Геннадий Сосонко - Диалоги с шахматным Нострадамусом
«Они ничего не знают и ничего не хотят знать. Единственное, что оправдывает их, это то, что они чистосердечно признаются в своем невежестве, хотя среди всех добродетелей честность и занимает самое скромное место», — писал тогда Доннер. За исключением молодого Тиммана, в котором он сразу признал талант и потенциальные возможности, игра других произвела на Доннера впечатление «мелкотравчатое, боязливое и порой беспомощное, что вообще характерно для уровня отечественных шахмат».

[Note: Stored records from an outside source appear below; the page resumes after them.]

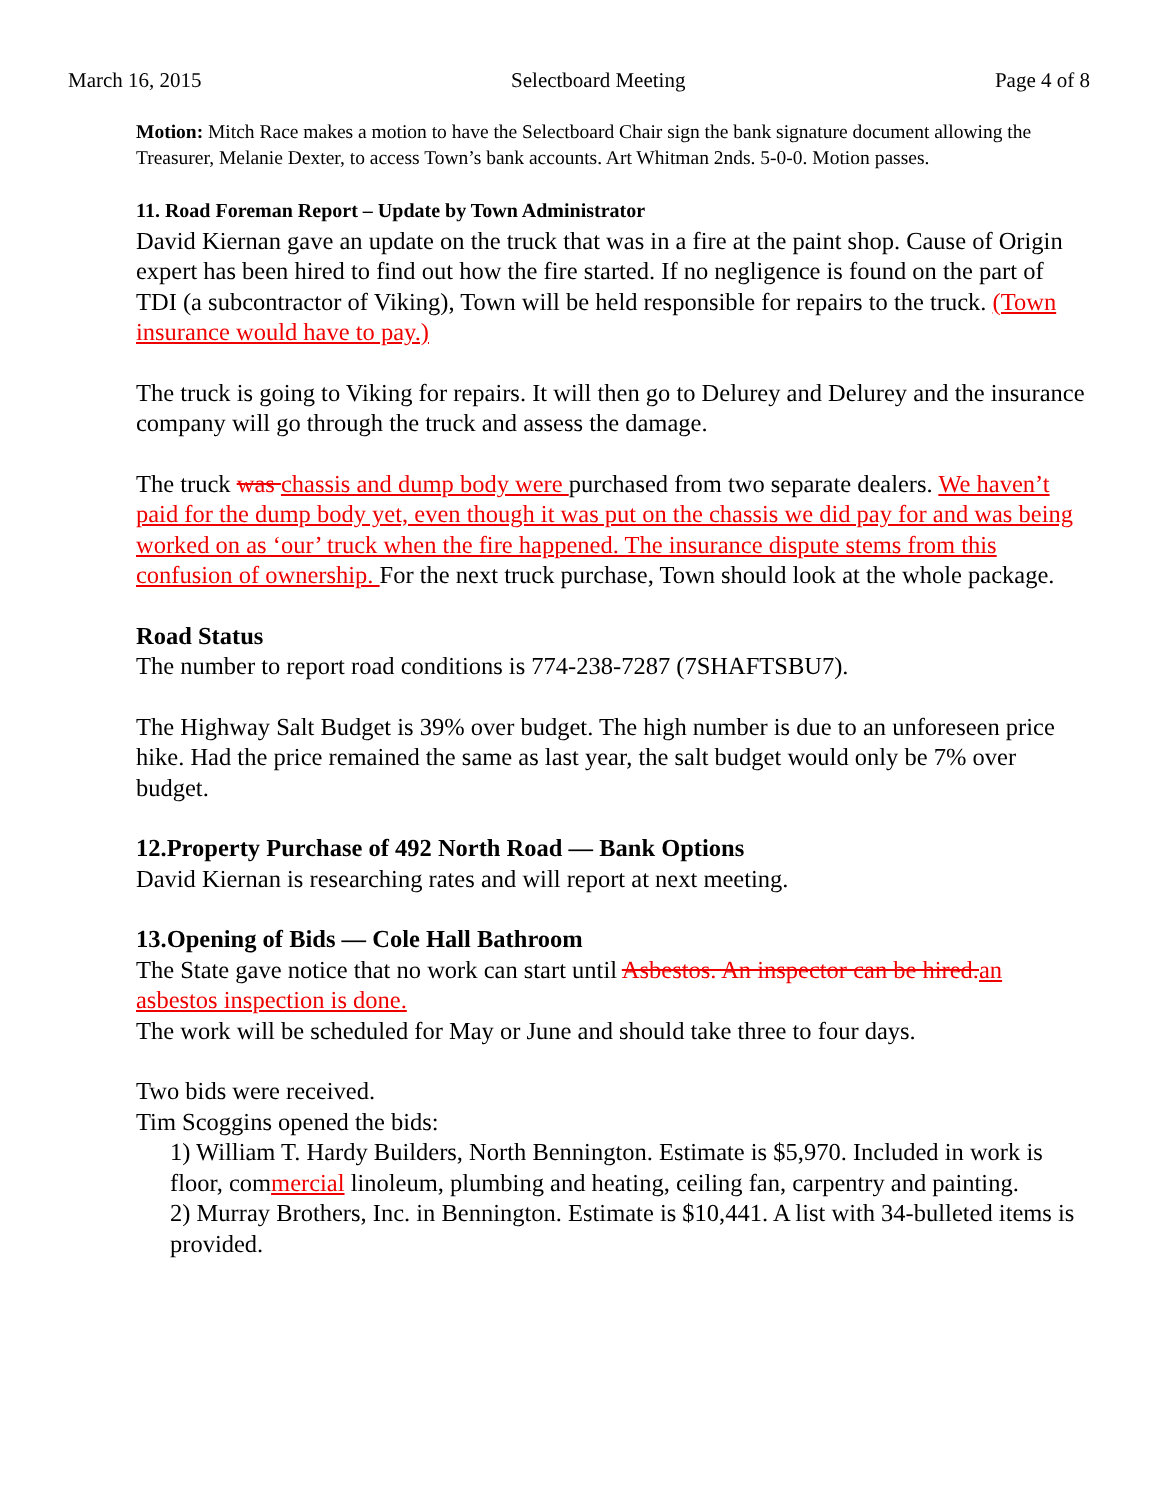March 16, 2015 Selectboard Meeting Page 4 of 8
Motion: Mitch Race makes a motion to have the Selectboard Chair sign the bank signature document allowing the Treasurer, Melanie Dexter, to access Town’s bank accounts. Art Whitman 2nds. 5-0-0. Motion passes.
11. Road Foreman Report – Update by Town Administrator
David Kiernan gave an update on the truck that was in a fire at the paint shop. Cause of Origin expert has been hired to find out how the fire started. If no negligence is found on the part of TDI (a subcontractor of Viking), Town will be held responsible for repairs to the truck. (Town insurance would have to pay.)
The truck is going to Viking for repairs. It will then go to Delurey and Delurey and the insurance company will go through the truck and assess the damage.
The truck was chassis and dump body were purchased from two separate dealers. We haven’t paid for the dump body yet, even though it was put on the chassis we did pay for and was being worked on as ‘our’ truck when the fire happened. The insurance dispute stems from this confusion of ownership. For the next truck purchase, Town should look at the whole package.
Road Status
The number to report road conditions is 774-238-7287 (7SHAFTSBU7).
The Highway Salt Budget is 39% over budget. The high number is due to an unforeseen price hike. Had the price remained the same as last year, the salt budget would only be 7% over budget.
12.Property Purchase of 492 North Road — Bank Options
David Kiernan is researching rates and will report at next meeting.
13.Opening of Bids — Cole Hall Bathroom
The State gave notice that no work can start until Asbestos. An inspector can be hired. an asbestos inspection is done.
The work will be scheduled for May or June and should take three to four days.
Two bids were received.
Tim Scoggins opened the bids:
1) William T. Hardy Builders, North Bennington. Estimate is $5,970. Included in work is floor, commercial linoleum, plumbing and heating, ceiling fan, carpentry and painting.
2) Murray Brothers, Inc. in Bennington. Estimate is $10,441. A list with 34-bulleted items is provided.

Не избежал общей участи и окончивший математический факультет и много читавший Ханс Рей, хотя эскапады в его адрес зачастую и облекались в шутливую форму. В то время семья Доннера была занята поисками нового дома. Наконец жена Хейна подыскала подходящий на Reestraat[ 27 ].
—Что? — вскричал Доннер. — Чтобы название улицы напоминало мне каждый день об этом человеке? Нет уж...
И Доннеры переехали в дом на параллельной улице — Wolfenstraat[ 28 ].
В том чемпионате в Леувардене Доннер и Рей разделили первое место. Во время матча, который было решено провести между ними, Доннеру было сорок четыре года, Рею — двадцать семь.
Доннер не сомневался в победе. «Я думаю, что выиграю без всякой борьбы... Если бы на исход матча делались ставки, то букмекеры, полагаю, принимали бы их из расчета 100 или 150 против одного», - писал он с характерной для него бравадой. Рей победил со счетом 4,5:3,5.
После того как Доннер прервал продолжавшуюся тридцать три года гегемонию Макса Эйве, выиграв в 1954 году чемпионат страны, экс-чемпион мира оставил практическую игру, и Доннер стал единственным действующим гроссмейстером, на протяжении долгого времени не испытывавшим в Голландии какой-либо конкуренции.
Так же как в мире существовал тогда один шахматист — Фишер, в Голландии только имя Доннера что-то говорило широкой публике. И не только в Голландии. Играя за границей, Рей, трижды вьпщ>ывавигий еще после этого матча национальные первенства, частенько слышал: «Ты чемпион? Не может быть, у вас же в Голландии есть этот высоченный толстяк...»
Реакция самого Доннера после проигранного матча: «Я сдал последнюю партию, пожал руку сопернику и поздравил его в лучших англосаксонских традициях. После чего помчался домой, где, рыча и стеная, бросился на кровать, зарылся в подушки и натянул одеяло поверх головы. Три дня и три ночи меня посещали Эринии[ 29 ] затем я взял себя в руки, поднялся с постели, поцеловал жену и обозрел положение дел. Я проиграл этот матч! Если бы кто-нибудь сказал мне это до его начала, я рассмеялся бы ему в лицо. Вот что явилось причиной моего проигрыша: я, попросту говоря, ужасно недооценил Рея. Он играет в логические шахматы. Хотя довольно часто разыгрывает дебют вызывающе, теорию он знает хорошо. Он не делает грубых ошибок. Он точно защищается. Он не боится рисковать. Так в шахматы за последние двадцать лет в Голландии еще не играли. Можно сказать, что Рей играет уже на гроссмейстерском уровне. Его оценка позиции трезва, он прекрасно видит тактику, и в матче я почувствовал это на собственной шкуре».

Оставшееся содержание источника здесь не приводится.